Toutefois, deux questions fondamentales pour l’évaluation de cette politique mériteraient d’être envisagées : en quoi la sanction du diplôme opérée par l’école devrait constituer l’étalon de mesure du mérite ? Est-il préférable de disposer des mêmes chances dans une compétition à l’issue incertaine plutôt qu’une place relativement sécurisée et digne ?

La réponse en faveur du modèle de l’égalité des places, en raison de moindres effets pervers, constitue, de l’aveu de l’auteur, un plaidoyer partisan qui vise le renouvellement intellectuel de la pensée de la gauche française. Elle s’oppose à une idéologie libérale de droite qui, sous couvert de liberté individuelle, prône la fiction d’une compétition juste et équitable qui repose sur le mérite de chacun.

Au-delà du coût psychique lié à la frustration des désirs inassouvis par les vaincus de la compétition, du coût social et politique lié à la désintégration des individus plongés dans un atomisme cinglant qui éloigne du sentiment de concitoyenneté – la certitude d’appartenir à une même communauté politique –, le coût environnemental lié au consumérisme sans entraves, le modèle de l’égalité des places est logiquement antérieur au modèle de l’égalité des chances.

En effet, ce sont dans les pays où les écarts entre les places sont les moins importants que l’on remarque une mobilité sociale accrue – équivalent statistique de l’égalité des chances. C’est en réduisant l’amplitude des inégalités qu’il devient plus aisé de les surmonter (les pays scandinaves sont exemplaires à cet égard). Ainsi, la défense d’une politique de redistribution et d’un contrôle étatique plus fort, est moins la résurgence de préoccupations conservatrices que le souci démocratique d’une société apaisée. C’est lorsque chaque sujet est assuré d’un minimum de dignité et de sécurité sociale que son autonomie peut se déployer dans des projets de vie.

D’une part parce que son autonomie et sa liberté ne sont pas entravées par un fatalisme sous-tendu par l’inéluctabilité de la reproduction sociale et d’autre part parce que son appartenance citoyenne n’est pas grevée par une assignation identitaire qui conditionne l’attribution de droits spécifiques.

La poursuite du principe d’égalité doit s’épauler de six mesures prioritaires.

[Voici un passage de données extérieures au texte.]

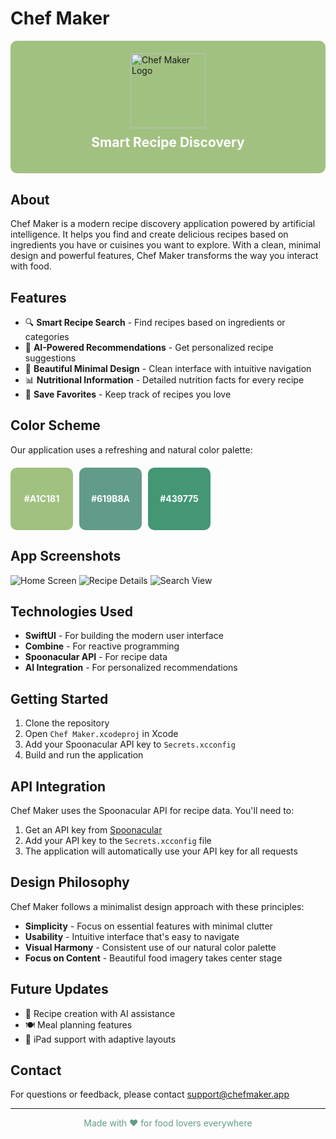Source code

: # Chef Maker

<div style="background-color: #A1C181; padding: 20px; border-radius: 10px; margin-bottom: 20px;">
  <img src="logo.png" alt="Chef Maker Logo" width="120" style="display: block; margin: 0 auto;">
  <h2 style="color: white; text-align: center; margin-top: 10px;">Smart Recipe Discovery</h2>
</div>

## About

Chef Maker is a modern recipe discovery application powered by artificial intelligence. It helps you find and create delicious recipes based on ingredients you have or cuisines you want to explore. With a clean, minimal design and powerful features, Chef Maker transforms the way you interact with food.

## Features

- 🔍 **Smart Recipe Search** - Find recipes based on ingredients or categories
- 🧠 **AI-Powered Recommendations** - Get personalized recipe suggestions
- 📱 **Beautiful Minimal Design** - Clean interface with intuitive navigation
- 📊 **Nutritional Information** - Detailed nutrition facts for every recipe
- 🔖 **Save Favorites** - Keep track of recipes you love

## Color Scheme

Our application uses a refreshing and natural color palette:

<div style="display: flex; margin: 20px 0;">
  <div style="background-color: #A1C181; width: 100px; height: 100px; border-radius: 10px; margin-right: 10px; display: flex; align-items: center; justify-content: center;">
    <span style="color: white; font-weight: bold;">#A1C181</span>
  </div>
  <div style="background-color: #619B8A; width: 100px; height: 100px; border-radius: 10px; margin-right: 10px; display: flex; align-items: center; justify-content: center;">
    <span style="color: white; font-weight: bold;">#619B8A</span>
  </div>
  <div style="background-color: #439775; width: 100px; height: 100px; border-radius: 10px; margin-right: 10px; display: flex; align-items: center; justify-content: center;">
    <span style="color: white; font-weight: bold;">#439775</span>
  </div>
</div>

## App Screenshots

![Home Screen](screenshots/home_screen.png)
![Recipe Details](screenshots/recipe_details.png)
![Search View](screenshots/search_view.png)

## Technologies Used

- **SwiftUI** - For building the modern user interface
- **Combine** - For reactive programming
- **Spoonacular API** - For recipe data
- **AI Integration** - For personalized recommendations

## Getting Started

1. Clone the repository
2. Open `Chef Maker.xcodeproj` in Xcode
3. Add your Spoonacular API key to `Secrets.xcconfig`
4. Build and run the application

## API Integration

Chef Maker uses the Spoonacular API for recipe data. You'll need to:

1. Get an API key from [Spoonacular](https://spoonacular.com/food-api)
2. Add your API key to the `Secrets.xcconfig` file
3. The application will automatically use your API key for all requests

## Design Philosophy

Chef Maker follows a minimalist design approach with these principles:

- **Simplicity** - Focus on essential features with minimal clutter
- **Usability** - Intuitive interface that's easy to navigate
- **Visual Harmony** - Consistent use of our natural color palette
- **Focus on Content** - Beautiful food imagery takes center stage

## Future Updates

- 📝 Recipe creation with AI assistance
- 🍽️ Meal planning features
- 📱 iPad support with adaptive layouts

## Contact

For questions or feedback, please contact [support@chefmaker.app](mailto:support@chefmaker.app)

---

<p align="center" style="color: #619B8A;">Made with ❤️ for food lovers everywhere</p>
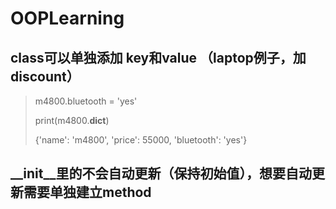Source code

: # OOPLearning
## class可以单独添加 key和value （laptop例子，加discount）
> m4800.bluetooth = 'yes'
> 
> print(m4800.__dict__)
> 
> {'name': 'm4800', 'price': 55000, 'bluetooth': 'yes'}

## __init__里的不会自动更新（保持初始值），想要自动更新需要单独建立method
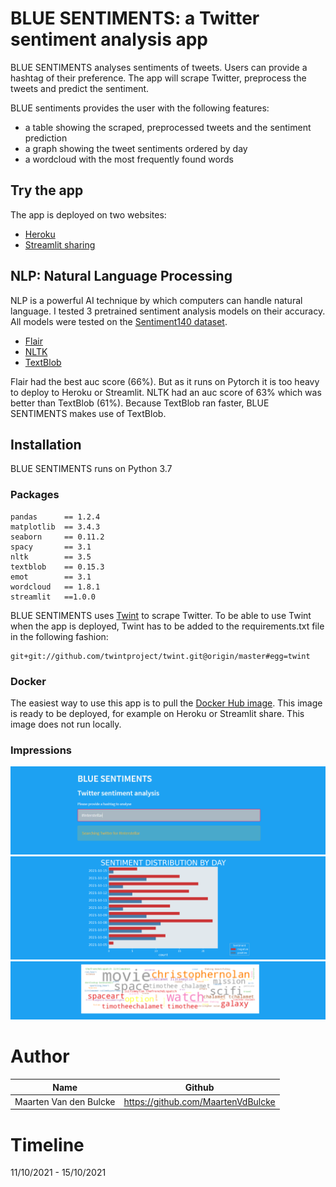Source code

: # BLUE SENTIMENTS: a Twitter sentiment analysis app

BLUE SENTIMENTS analyses sentiments of tweets. Users can 
provide a hashtag of their preference. The app will scrape
Twitter, preprocess the tweets and predict the sentiment. 

BLUE sentiments provides the user with the following features: 
+ a table showing the scraped, preprocessed tweets and the sentiment prediction
+ a graph showing the tweet sentiments ordered by day
+ a wordcloud with the most frequently found words

## Try the app

The app is deployed on two websites:
+ <a href=https://blue-sentiments.herokuapp.com/  target="blank_">Heroku</a>
+ <a href=https://share.streamlit.io/maartenvdbulcke/twitter_sentiments/main taget="blank_">Streamlit sharing</a>


## NLP: Natural Language Processing

NLP is a powerful AI technique by which computers can handle 
natural language. 
I tested 3 pretrained sentiment analysis models on their accuracy.
All models were tested on the <a href=http://help.sentiment140.com/for-students target="blank_">Sentiment140 dataset</a>.

+ <a href=https://github.com/flairNLP/flair target="blank_">Flair</a>
+ <a href=https://www.nltk.org/ target="blank_">NLTK</a>
+ <a href=https://textblob.readthedocs.io/en/dev/ target="blank_">TextBlob</a>

Flair had the best auc score (66%). But as it runs on Pytorch it is too heavy
to deploy to Heroku or Streamlit. 
NLTK had an auc score of 63% which was better than TextBlob (61%). 
Because TextBlob ran faster, BLUE SENTIMENTS makes use of TextBlob.

## Installation

BLUE SENTIMENTS runs on Python 3.7

### Packages
    pandas      == 1.2.4
    matplotlib  == 3.4.3
    seaborn     == 0.11.2
    spacy       == 3.1
    nltk        == 3.5
    textblob    == 0.15.3
    emot        == 3.1
    wordcloud   == 1.8.1
    streamlit   ==1.0.0

BLUE SENTIMENTS uses <a href=https://github.com/twintproject/twint target="blank_">
Twint</a> to scrape Twitter. To be able to use Twint when the app
is deployed, Twint has to be added to the requirements.txt file in the following fashion:

    git+git://github.com/twintproject/twint.git@origin/master#egg=twint

### Docker

The easiest way to use this app is to pull the 
<a href=https://hub.docker.com/repository/docker/maartenvdbulcke/blue-sentiments target="blank_">Docker Hub image</a>. 
This image is ready to be deployed,
for example on Heroku or Streamlit share. 
This image does not run locally. 


### Impressions

<img src="visuals/image1.png" /> 
<img src="visuals/image2.png"/> 
<img src="visuals/image3.png"/> 


# Author 
| Name                   | Github                              |
|------------------------|-------------------------------------|
| Maarten Van den Bulcke | https://github.com/MaartenVdBulcke  |


# Timeline
11/10/2021 - 15/10/2021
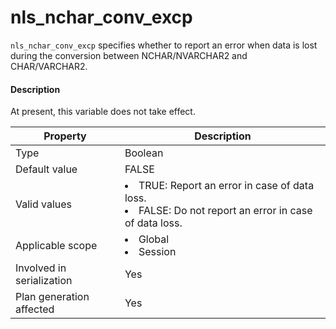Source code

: # nls_nchar_conv_excp

`nls_nchar_conv_excp` specifies whether to report an error when data is lost during the conversion between NCHAR/NVARCHAR2 and CHAR/VARCHAR2.

<main id="notice" type='explain'>
    <h4>Description</h4>
    <p>At present, this variable does not take effect. </p>
  </main>

| **Property** | **Description** |
|----------|-------------------------------------------------------------------------------------------------------------------|
| Type | Boolean |
| Default value | FALSE |
| Valid values | <li> TRUE: Report an error in case of data loss.   <li> FALSE: Do not report an error in case of data loss. |
| Applicable scope | <li> Global   <li> Session |
| Involved in serialization | Yes |
| Plan generation affected | Yes |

Réduire les inégalités de revenus. Renverser la perspective méritocratique de l’école qui, en offrant des études plus longues à ceux qui sont déjà les plus lotis – polytechnique et médecine par exemples –, sanctionne les inégalités sociales de départ. Indexer les retraites sur les risques professionnels et l’espérance de vie des travailleurs aux conditions pénibles et éprouvantes.

Offrir une meilleure qualité de vie à l’ensemble des sujets par l’octroi d’une meilleure répartition des biens collectifs. Peser fortement sur l’économie domestique pour établir une véritable égalité entre les hommes et les femmes. Et enfin, cesser la logique conditionnelle d’attribution de droits sociaux à la revendication de droits culturels qui compromet les assises politiques du vivre ensemble. C’est en somme dans une société où chacun est libre de ne pas craindre de changer de places que la mobilité et l’autonomie sont les plus dynamiques.